08/07/2025
CRIMINALIZATION
"Criminalization is the process through which actions become illegal. Actions become crimes only after they have been culturally or legally defined as crimes. Ideas about what is criminal reach far beyond specific actions. What counts as crime changes across both time and space, and sometimes happens really fast. Often those changes happen because of political forces that are manipulating public fears instead of responding to them.
"Criminalization is also what happens when entire groups of people are targeted by law enforcement for punishment and control. The criminalization of poverty, for example, includes controlling poor people through laws that make everything from public urination to sleeping in the park to participation in informal economies illegal and punishable. The criminalization of youth of color includes directly folding police forces into school security, as well as laws in many cities that forbid young people from gathering in groups as small as three on the street. The criminalization of immigrants means that "foreign looking" people get stopped on the street and in airports more often and are vulnerable to police brutality.
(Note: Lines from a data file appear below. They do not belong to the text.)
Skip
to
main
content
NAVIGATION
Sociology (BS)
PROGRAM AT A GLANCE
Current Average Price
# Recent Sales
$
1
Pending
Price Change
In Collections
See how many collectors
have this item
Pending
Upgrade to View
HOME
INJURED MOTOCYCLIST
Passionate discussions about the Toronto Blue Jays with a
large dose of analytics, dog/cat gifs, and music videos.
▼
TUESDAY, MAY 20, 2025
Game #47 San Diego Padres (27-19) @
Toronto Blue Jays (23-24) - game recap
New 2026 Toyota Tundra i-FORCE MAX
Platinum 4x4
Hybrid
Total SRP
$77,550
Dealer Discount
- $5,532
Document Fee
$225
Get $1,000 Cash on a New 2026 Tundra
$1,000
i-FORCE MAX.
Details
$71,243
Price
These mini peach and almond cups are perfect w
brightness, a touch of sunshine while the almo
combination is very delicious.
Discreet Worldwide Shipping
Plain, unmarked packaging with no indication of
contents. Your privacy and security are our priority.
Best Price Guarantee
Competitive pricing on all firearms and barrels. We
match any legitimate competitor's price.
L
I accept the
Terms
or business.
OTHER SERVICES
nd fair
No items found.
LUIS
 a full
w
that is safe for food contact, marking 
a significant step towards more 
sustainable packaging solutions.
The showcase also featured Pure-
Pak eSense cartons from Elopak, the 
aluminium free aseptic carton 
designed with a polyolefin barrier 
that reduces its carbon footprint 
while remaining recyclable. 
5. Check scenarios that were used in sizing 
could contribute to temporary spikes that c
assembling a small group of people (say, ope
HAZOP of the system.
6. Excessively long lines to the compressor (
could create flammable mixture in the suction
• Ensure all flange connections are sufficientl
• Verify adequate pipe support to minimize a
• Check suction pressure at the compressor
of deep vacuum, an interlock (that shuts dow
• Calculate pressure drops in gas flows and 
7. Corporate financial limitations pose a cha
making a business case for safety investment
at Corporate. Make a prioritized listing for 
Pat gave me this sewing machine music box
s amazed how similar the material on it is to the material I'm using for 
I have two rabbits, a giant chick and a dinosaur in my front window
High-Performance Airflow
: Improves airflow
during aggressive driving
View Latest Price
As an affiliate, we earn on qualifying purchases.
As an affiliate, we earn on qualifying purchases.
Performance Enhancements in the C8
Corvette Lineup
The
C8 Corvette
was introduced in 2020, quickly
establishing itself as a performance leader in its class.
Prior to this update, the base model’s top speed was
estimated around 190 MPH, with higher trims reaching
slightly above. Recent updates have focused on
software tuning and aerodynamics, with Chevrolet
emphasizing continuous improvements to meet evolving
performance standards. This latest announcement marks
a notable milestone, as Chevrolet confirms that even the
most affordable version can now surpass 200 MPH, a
"The process of criminalization is an important piece of the PIC [prison industrial complex]. It is one of the tools that make it possible for police and courts to target specific actions as well as specific groups of people. It sets us up to believe that everyone who breaks a law is a direct threat to us and to our families. Criminalization also adds to the myth that social, political, and economic problems are really law enforcement problems—that safety of all kinds, including economic security, can be guaranteed by watching, controlling and caging the groups of people who suffer most because of poverty or racism."